Ellerinizin ikisi de yerinde, Adnan Bey,

iki elinizle okşarsınız,

iki tombul,

iki ak, vıcık vıcık terli iki elinizle okşarsınız pomadalı saçlarınızı,

dövizlerinizi, ve memelerini metreslerinizin.

İki bacağınızın ikisi de yerinde, Adnan Bey,

iki bacağınız taşır geniş kalçalarınızı,

iki bacağınızla çıkarsınız huzuruna Eisenhower'in,

ve bütün kaygınız iki bacağınızın arkadan birleştiği yeri halkın tekmesinden korumaktır.

Benim gözlerimin ikisi de yok.

Benim ellerimin ikisi de yok.

Benim bacaklarımın ikisi de yok.

Ben yok'um.

Beni, Üniversiteli yedek subayı, Kore'de harcadınız, Adnan Bey.

Elleriniz itti beni ölüme,

vıcık vıcık terli, tombul elleriniz.

Gözleriniz şöyle bir baktı arkamdan ve ben al kan içinde ölürken çığlığımı duymamanız için kaçırdı sizi bacaklarınız arabanıza bindirip.
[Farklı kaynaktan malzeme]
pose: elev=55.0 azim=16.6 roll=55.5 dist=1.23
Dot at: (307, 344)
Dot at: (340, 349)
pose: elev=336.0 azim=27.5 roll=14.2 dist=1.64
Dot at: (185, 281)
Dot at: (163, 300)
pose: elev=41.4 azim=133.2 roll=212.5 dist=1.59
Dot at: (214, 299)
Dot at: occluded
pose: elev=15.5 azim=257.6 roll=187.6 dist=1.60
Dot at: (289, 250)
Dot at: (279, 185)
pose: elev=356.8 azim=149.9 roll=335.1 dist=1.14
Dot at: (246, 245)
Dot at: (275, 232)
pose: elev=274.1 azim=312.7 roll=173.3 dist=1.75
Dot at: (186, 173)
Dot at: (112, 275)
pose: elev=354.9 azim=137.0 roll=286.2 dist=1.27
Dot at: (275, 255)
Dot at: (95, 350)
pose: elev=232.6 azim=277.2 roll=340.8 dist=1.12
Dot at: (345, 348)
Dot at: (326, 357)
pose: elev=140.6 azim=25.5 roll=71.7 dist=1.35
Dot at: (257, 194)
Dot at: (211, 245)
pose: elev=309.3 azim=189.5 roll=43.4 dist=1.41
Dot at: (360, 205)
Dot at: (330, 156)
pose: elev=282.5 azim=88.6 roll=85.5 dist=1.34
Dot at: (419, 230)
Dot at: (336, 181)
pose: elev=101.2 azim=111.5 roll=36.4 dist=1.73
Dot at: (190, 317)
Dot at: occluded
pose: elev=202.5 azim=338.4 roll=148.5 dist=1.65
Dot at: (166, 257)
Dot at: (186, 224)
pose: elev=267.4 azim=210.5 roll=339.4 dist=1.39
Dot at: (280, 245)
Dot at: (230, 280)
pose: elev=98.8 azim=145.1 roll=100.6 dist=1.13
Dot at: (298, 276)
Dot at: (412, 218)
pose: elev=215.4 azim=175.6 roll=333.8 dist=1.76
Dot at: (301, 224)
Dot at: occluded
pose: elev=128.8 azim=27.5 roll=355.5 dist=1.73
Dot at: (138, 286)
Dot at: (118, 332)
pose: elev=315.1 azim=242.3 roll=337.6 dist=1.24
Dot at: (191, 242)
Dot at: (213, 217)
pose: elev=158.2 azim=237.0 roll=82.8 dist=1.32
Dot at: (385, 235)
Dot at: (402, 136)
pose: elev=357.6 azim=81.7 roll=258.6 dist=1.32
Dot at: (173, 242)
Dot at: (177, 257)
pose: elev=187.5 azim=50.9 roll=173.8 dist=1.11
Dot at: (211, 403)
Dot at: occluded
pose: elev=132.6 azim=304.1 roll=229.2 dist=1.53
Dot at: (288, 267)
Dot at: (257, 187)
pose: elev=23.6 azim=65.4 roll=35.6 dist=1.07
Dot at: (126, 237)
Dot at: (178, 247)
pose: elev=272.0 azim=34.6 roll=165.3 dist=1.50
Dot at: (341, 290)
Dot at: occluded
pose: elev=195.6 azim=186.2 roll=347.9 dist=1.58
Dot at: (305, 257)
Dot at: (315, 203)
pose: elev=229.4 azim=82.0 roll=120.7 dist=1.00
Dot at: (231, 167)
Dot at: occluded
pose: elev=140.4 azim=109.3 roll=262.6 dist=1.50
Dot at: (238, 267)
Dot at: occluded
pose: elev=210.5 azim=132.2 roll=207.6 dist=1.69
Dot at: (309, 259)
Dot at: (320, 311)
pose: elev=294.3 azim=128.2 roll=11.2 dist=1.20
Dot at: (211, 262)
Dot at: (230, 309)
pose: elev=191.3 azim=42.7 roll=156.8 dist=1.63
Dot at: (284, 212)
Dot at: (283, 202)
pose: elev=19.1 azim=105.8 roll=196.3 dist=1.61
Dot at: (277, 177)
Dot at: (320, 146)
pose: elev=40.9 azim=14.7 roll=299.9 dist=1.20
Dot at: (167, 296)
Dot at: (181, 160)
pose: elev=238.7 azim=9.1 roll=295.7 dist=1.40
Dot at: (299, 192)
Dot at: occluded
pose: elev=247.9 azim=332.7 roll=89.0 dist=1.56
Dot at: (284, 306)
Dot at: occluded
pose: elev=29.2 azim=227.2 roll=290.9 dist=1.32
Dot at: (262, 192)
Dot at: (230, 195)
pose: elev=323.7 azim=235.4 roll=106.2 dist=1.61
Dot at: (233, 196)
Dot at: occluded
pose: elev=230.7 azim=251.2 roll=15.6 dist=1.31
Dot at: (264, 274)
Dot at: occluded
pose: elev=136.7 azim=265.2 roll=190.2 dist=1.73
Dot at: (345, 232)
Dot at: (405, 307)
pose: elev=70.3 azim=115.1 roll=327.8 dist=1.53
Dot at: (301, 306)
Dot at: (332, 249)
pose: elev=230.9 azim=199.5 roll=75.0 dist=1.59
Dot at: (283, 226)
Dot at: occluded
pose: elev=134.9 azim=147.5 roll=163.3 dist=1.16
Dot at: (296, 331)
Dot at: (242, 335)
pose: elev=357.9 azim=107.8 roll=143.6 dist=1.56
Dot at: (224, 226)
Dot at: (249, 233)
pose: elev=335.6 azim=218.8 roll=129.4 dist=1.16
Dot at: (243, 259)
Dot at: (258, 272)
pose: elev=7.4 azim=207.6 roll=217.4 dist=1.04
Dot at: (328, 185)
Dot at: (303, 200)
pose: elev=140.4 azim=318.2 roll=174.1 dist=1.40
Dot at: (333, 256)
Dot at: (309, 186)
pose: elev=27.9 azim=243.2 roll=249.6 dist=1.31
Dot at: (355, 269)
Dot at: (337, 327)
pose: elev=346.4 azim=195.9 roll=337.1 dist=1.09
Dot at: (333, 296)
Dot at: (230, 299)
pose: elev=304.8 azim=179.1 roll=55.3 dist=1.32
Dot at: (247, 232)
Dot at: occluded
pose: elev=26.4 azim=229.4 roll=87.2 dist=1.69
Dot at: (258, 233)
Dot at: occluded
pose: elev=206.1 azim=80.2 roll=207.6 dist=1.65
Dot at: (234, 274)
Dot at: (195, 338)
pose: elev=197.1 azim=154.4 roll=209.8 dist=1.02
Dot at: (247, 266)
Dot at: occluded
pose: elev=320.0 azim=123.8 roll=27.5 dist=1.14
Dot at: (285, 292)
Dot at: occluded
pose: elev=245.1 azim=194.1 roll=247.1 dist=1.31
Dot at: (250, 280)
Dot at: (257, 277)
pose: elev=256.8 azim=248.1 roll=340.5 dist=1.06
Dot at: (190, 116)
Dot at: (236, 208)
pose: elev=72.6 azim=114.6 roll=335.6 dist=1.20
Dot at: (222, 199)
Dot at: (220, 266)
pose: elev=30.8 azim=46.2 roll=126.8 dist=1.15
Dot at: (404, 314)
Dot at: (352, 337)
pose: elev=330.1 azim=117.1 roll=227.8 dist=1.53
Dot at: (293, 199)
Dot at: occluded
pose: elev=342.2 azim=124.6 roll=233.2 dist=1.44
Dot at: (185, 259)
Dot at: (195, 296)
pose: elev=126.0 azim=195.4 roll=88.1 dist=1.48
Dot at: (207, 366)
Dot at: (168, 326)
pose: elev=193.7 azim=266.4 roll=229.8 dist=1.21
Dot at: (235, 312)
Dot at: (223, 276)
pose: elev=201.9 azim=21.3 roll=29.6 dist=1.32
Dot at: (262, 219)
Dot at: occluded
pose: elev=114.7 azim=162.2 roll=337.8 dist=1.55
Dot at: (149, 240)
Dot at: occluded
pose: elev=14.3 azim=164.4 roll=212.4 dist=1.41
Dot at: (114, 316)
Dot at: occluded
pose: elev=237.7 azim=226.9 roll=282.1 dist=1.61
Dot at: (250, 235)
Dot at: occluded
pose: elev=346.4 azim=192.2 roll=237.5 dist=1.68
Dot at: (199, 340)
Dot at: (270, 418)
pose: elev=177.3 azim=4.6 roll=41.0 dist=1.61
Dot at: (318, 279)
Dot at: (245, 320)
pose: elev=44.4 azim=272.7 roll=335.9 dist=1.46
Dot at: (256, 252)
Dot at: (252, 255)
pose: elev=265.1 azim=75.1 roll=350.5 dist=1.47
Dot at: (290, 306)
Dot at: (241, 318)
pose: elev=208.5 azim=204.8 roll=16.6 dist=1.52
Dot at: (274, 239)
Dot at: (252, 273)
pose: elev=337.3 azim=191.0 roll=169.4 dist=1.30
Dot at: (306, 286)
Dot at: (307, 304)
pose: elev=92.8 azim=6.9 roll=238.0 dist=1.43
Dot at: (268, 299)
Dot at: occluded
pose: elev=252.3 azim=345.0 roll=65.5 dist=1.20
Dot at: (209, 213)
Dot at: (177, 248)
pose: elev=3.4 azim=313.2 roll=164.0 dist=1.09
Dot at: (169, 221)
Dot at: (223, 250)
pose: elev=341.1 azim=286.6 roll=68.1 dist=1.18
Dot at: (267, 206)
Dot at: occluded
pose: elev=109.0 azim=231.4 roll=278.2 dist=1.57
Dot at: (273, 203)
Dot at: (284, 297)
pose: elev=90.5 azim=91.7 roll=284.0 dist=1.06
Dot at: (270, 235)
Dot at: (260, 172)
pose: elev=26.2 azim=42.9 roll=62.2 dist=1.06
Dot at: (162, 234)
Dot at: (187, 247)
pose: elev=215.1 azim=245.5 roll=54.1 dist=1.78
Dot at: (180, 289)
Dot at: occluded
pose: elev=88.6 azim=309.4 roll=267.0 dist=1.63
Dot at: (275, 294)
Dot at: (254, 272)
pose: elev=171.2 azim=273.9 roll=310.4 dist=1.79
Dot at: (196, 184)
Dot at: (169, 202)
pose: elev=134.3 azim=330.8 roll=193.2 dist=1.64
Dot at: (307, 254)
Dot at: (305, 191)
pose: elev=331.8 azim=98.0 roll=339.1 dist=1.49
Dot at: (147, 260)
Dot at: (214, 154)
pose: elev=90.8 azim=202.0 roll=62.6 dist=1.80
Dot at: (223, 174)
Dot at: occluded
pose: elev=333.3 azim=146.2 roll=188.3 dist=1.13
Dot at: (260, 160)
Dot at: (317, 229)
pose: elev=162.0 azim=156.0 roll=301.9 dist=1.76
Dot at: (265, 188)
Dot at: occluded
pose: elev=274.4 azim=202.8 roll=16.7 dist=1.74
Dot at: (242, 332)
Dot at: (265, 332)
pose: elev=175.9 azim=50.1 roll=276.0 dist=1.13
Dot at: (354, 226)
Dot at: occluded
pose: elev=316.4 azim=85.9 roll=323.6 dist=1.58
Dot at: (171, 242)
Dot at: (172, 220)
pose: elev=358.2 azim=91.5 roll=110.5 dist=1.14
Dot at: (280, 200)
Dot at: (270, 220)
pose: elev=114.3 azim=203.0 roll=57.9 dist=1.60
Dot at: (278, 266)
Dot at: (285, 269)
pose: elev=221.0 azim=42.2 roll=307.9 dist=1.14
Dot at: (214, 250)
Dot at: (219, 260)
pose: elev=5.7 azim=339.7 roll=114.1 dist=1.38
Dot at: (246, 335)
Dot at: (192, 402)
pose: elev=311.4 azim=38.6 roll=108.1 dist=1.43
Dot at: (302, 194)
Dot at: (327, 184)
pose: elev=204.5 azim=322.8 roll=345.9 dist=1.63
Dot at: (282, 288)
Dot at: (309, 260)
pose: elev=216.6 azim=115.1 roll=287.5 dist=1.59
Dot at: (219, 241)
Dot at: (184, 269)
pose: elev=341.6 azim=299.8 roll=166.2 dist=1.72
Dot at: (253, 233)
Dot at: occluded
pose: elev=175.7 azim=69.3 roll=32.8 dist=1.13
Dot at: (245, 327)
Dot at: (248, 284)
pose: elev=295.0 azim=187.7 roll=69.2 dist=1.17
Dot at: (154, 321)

Ama ben peşinizdeyim, Adnan Bey,

ölüler otomobilden hızlı gider,

kör gözlerim,

kopuk ellerim,

kesik bacaklarımla peşinizdeyim.

Diyetimi istiyorum, Adnan Bey,

göze göz, ele el, bacağa bacak, diyetimi istiyorum,

alacağım da...

25 Haziran 1959

 

Son not: Dönemi daha detaylı merak edenler için Prof. Dr. Ulvi Keser’in, “Adnan Menderes ve Kıbrıs’ta Menderes’in Gestapoları” isimli kitabını okumanızı tavsiye ediyorum.